There's an absurd belief that ancient Christians and Jews tried to teach their exalted view of the one true God to ignorant polytheists, as they sought to rid them of their silly pagan superstitions. This makes no sense because, as we have seen time and time again, educated Greeks and Romans had been essentially atheists for centuries: it was rather the conventional construction of the Jewish (and later Christian) deity that was “so self-evidently primitive as to be embarrassing.”[4]
Educated Greeks hadn't accepted the reality of such familiar figures of popular religion as Zeus, Apollo and Dionysus for a long time, but they did argue that they were symbolic manifestations of the divine essence, and useful beliefs for the populace to fill its head with. Many of them came to understand, all too painfully well, that defeatism and atheism had driven Greek philosophy to a dead-end, where it was an encumbrance for the masses, and a mere fig-leaf for elite shortcomings.
There remained a big problem for upper-class acceptance of monotheism, a new religion of whatever kind that might imbue Classical civilization with enough vigor to overcome Barbarian and Sasanian Persian challenges: that cynicism and stoicism made it all but impossible to reconcile the transcendence of God, as they understood it, with a human-like deity who created and ruled the material universe, a primitive mover and shaker like that portrayed, for example, in the Hebrew Bible.
Plato had depicted the creation of the world through a Craftsman or Demiurge who shaped the material world, which doesn't quite rise to the level of an all-powerful god[5]. So it was the Platonist thinker Philo of Alexandria, a prominent member of the Jewish community there, who was most successful at reconciling the Semitic God of the Desert with the technocratic master craftsman of the universe – which he did by identifying divine knowledge[6], the Platonic archetype of all things, with angelic appearances.
Philo, who knew how to handle tricky encounters – in AD 38, when Jesus ben Joseph was already long dead, he was a member of an Alexandrian Jewish embassy to Caligula in Rome – was never able to complete his godly fusion; that could only work through a third figure, an earthly manifestation of God that, luckily for Christians, had already been spotted in Palestine.
[1] And remains alive, if barely, largely confined to India or to Indian diaspora communities.
[2] See “Comment nous sommes devenus moraux: Une histoire naturelle du bien et du mal,” Nicolas Baumard (2010)

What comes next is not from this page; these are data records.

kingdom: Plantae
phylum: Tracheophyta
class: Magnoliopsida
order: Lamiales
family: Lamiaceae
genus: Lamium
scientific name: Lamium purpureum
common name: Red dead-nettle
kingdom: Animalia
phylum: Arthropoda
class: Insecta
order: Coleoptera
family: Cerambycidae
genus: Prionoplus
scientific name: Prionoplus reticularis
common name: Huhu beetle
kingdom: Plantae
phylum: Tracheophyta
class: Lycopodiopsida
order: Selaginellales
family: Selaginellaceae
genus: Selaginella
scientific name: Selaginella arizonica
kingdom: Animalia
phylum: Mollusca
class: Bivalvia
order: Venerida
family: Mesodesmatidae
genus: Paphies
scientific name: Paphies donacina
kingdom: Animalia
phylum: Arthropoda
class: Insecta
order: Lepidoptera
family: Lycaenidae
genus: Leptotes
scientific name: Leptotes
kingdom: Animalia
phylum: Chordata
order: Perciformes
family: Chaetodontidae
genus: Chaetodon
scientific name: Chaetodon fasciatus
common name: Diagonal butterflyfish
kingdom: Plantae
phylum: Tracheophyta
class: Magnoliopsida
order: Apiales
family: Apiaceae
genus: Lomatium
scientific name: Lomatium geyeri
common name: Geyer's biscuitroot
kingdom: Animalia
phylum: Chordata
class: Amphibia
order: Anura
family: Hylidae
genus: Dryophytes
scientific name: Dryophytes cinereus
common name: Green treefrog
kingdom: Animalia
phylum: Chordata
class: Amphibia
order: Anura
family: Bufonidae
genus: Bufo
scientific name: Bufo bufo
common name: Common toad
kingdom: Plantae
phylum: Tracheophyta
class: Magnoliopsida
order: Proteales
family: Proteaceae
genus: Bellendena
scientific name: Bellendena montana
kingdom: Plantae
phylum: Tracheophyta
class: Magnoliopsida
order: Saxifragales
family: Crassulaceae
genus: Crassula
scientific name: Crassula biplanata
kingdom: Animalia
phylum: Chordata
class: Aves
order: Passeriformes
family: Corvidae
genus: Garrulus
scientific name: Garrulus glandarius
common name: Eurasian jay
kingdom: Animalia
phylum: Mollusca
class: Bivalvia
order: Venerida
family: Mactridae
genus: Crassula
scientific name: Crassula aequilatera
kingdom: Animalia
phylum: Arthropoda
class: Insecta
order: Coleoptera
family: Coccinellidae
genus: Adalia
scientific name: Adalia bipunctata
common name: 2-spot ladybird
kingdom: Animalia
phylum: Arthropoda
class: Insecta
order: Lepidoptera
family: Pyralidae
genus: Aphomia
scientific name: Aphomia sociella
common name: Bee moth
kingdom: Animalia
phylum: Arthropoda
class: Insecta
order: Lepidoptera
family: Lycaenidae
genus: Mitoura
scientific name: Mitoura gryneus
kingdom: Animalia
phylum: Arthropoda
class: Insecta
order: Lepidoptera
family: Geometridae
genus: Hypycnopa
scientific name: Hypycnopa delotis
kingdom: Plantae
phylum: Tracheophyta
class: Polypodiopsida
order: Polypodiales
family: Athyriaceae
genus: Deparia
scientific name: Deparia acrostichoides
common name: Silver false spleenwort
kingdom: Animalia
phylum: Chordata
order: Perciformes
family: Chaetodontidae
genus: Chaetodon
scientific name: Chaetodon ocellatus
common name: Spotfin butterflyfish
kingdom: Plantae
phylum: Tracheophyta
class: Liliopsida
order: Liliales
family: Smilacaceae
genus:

[3] According to a 2014 article in New Science magazine, Baumard went as far as gathering historical and archaeological data on many different societies across Eurasia in the Axial Age and tracked when and where various moralizing religions emerged. He found that “one of the best predictors of the emergence of a moralizing religion was a measure of affluence known as 'energy capture,' or the amount of calories available as food, fuel, and resources per day to each person in a given society. In cultures where people had access to fewer than 20,000 kilocalories a day, moralizing religions almost never emerged. But when societies crossed that 20,000 kilocalorie threshold, moralizing religions became much more likely.” The article quotes Naumard as saying: “You need to have more in order to be able to want to have less.”
[4] The quote (and argument) is Jenkins' (Op. Cit.)
[5] See Ian S. Moyer's “Egypt and the Limits of Hellenism,” Cambridge University Press, 2011.
[6] Which he calls “Logos” in Greek, following Platonic convention.
Jainism isn’t ‘barely’ alive. It is doing decently well.
It has always had relatively few adherents. But Jains as a community are quite influential and Jain ethos like vegetarianism and mercantilism are shared by a number of other closely related communities.